Le financement octroyé par la mine soutiendra les efforts déployés par ces organismes pour préserver la santé et la sécurité de leurs propres employés, mais aussi de toute la population des communautés où ils sont implantés.
«La santé et la sécurité de nos employés et des communautés qui nous accueillent priment sur tout le reste, a fait valoir Marc Lauzier, directeur général d’Éléonore. Face aux défis auxquels tous sont confrontés, nous voulons apporter notre contribution et soutenir ceux qui en ont le plus besoin.»

Soutien envers les plus vulnérables

Centraide ATNQ, qui est active en Abitibi-Témiscamingue et en Jamésie, recevra 100 000 $, soit 50 000 $ par région. «L’argent sera réinvesti dans plusieurs organisations qui offrent des services aux plus vulnérables de nos deux territoires», a précisé Mélanie Perreault, directrice régionale de l’organisme.
À Rouyn-Noranda, le Centre Bernard-Hamel de Rouyn-Noranda obtiendra quant à lui 40 000 $ pour son service de Banque alimentaire. Alternative pour elles, le milieu d’accueil pour femmes victimes de violence conjugale et leurs enfants, bénéficiera pour sa part de 15 000 $. «La générosité de Newmont Éléonore nous aidera à faire face aux changements associés à la crise sanitaire», a indiqué l’intervenante Cathy Allen, gestionnaire de l’organisme.

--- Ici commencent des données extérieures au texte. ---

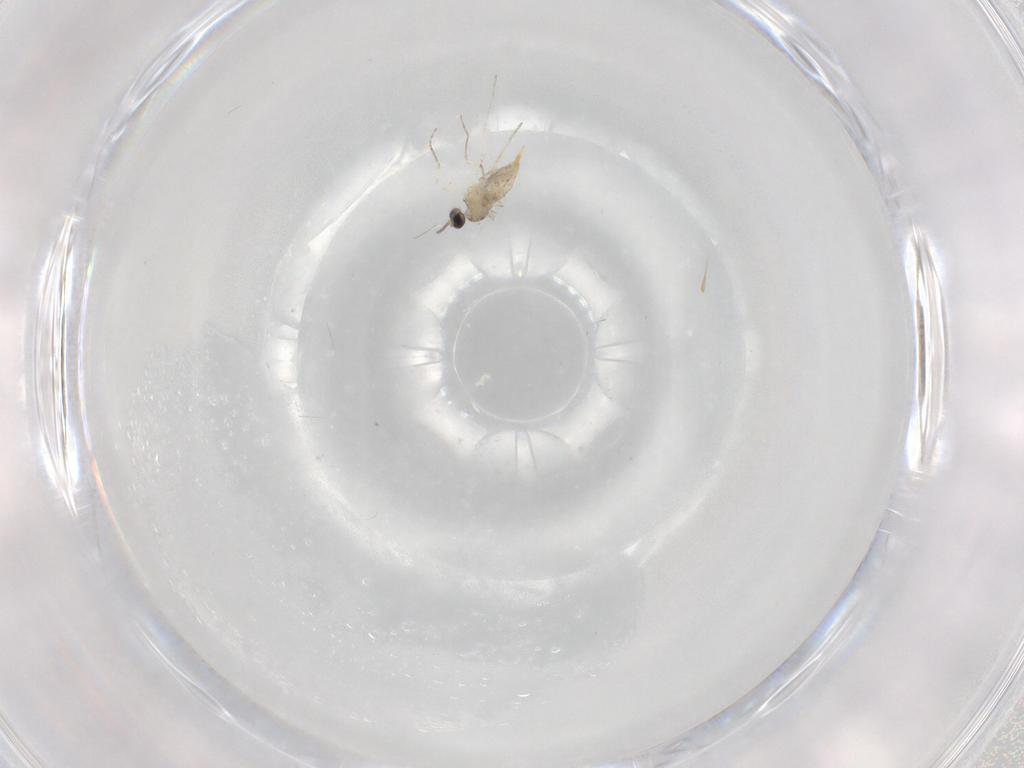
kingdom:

Meilleure couverture en santé

Du côté de la Jamésie et de l’Eeyou-Istchee, les dons totalisent 190 000 $, soit 40 000 $ pour le Carrefour communautaire de Chibougamau, 50 000 $ pour la Nation Crie de Wemindji et 100 000 $ pour le Conseil cri de la santé et des services sociaux de la Baie-James (CSSSBJ). «Ce financement nous permettra d’acheter des entrepôts afin de desservir le territoire d’Eeyou-Istchee en équipements d’urgence, soit des trousses fournies par la Croix-Rouge», a fait savoir Daniel St-Amour, directeur général du CSSSBJ.